AUTHOR=Wang Ping , Wang Le , Liang Xiaming , Si Erran , Yang Yongguang , Kong Lingfei , Dong Yonghui TITLE=Reconstructive types effect the prognosis of patients with tumors in the central and nipple portion of breast cancer? An analysis based on SEER database JOURNAL=Frontiers in Oncology VOLUME=12 YEAR=2023 URL=https://www.frontiersin.org/journals/oncology/articles/10.3389/fonc.2022.1092506 DOI=10.3389/fonc.2022.1092506 ISSN=2234-943X ABSTRACT=Introduction

The impact of different types of reconstruction, including tissue reconstruction, implant reconstruction and combined reconstruction, on patient survival were not illustrated completely. We tried to investigate the impact of patient survival between different types of reconstruction.

Methods

We enrolled 6271 patients with tumors in the central and nipple portion of breast cancer from the Surveillance, Epidemiology, and End Results database. Factors associated with survival were identified by Cox regression analyses. The mortality rates per 1,000 person-years were calculated and compared. Survival curves were produced by Kaplan-Meier analyses using log-rank tests and cox proportional hazards regression quantified the risk of survival.

Results

Reconstructive types, region, insurance, race, marial status, grade, stage, ER status, PR status, HER-2 status and chemotherapy were significant prognostic factors associated with breast cancer-specific survival.
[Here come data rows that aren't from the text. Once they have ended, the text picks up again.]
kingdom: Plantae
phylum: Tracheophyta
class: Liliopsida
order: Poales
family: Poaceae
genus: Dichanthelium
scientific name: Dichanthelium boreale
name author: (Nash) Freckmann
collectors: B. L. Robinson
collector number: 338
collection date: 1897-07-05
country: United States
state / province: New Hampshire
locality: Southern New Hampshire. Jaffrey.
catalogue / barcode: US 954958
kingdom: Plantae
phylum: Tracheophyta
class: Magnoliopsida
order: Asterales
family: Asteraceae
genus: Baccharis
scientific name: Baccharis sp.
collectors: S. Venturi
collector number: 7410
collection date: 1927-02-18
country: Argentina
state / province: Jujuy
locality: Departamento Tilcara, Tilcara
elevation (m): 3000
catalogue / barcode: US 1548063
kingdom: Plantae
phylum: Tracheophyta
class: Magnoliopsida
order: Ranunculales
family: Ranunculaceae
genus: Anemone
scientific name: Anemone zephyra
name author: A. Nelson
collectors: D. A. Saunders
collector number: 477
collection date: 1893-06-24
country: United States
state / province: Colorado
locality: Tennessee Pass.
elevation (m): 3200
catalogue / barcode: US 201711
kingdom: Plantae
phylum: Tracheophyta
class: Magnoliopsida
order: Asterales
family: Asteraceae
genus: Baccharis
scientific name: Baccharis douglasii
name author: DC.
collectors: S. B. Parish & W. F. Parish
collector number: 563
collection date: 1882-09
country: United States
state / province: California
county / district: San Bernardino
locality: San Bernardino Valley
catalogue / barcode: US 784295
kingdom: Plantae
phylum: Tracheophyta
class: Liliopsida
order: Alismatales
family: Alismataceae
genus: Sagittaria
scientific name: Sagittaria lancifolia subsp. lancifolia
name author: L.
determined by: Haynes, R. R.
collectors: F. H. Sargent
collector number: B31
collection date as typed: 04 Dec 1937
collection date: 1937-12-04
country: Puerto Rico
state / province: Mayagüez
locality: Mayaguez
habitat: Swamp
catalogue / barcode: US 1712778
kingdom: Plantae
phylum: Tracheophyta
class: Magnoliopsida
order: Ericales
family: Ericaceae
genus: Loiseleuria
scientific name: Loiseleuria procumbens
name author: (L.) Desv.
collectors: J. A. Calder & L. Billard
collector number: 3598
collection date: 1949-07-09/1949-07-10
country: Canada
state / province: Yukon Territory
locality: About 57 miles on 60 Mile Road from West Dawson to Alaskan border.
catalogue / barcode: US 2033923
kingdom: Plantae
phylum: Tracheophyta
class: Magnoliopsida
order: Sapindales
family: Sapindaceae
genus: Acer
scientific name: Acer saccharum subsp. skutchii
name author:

The breast cancer mortality rates per 1,000 person-years for patients with tissue, implant and combined group were 26.01,21.54 and 19.83 which showed a downward trend. The HR of implant and combined reconstruction adjusted for demographic, pathological, and therapeutic data was 0.82 (95% CI: 0.67-1.00, p=0.052) and 0.73(95% CI:0.55-0.97, p=0.03) compared with tissue reconstruction.

Conclusion

Breast cancer-related mortality between implant reconstruction and autologous tissue reconstruction showed no significantly different, but the risk of BCSS of compound reconstruction was lower than tissue reconstruction.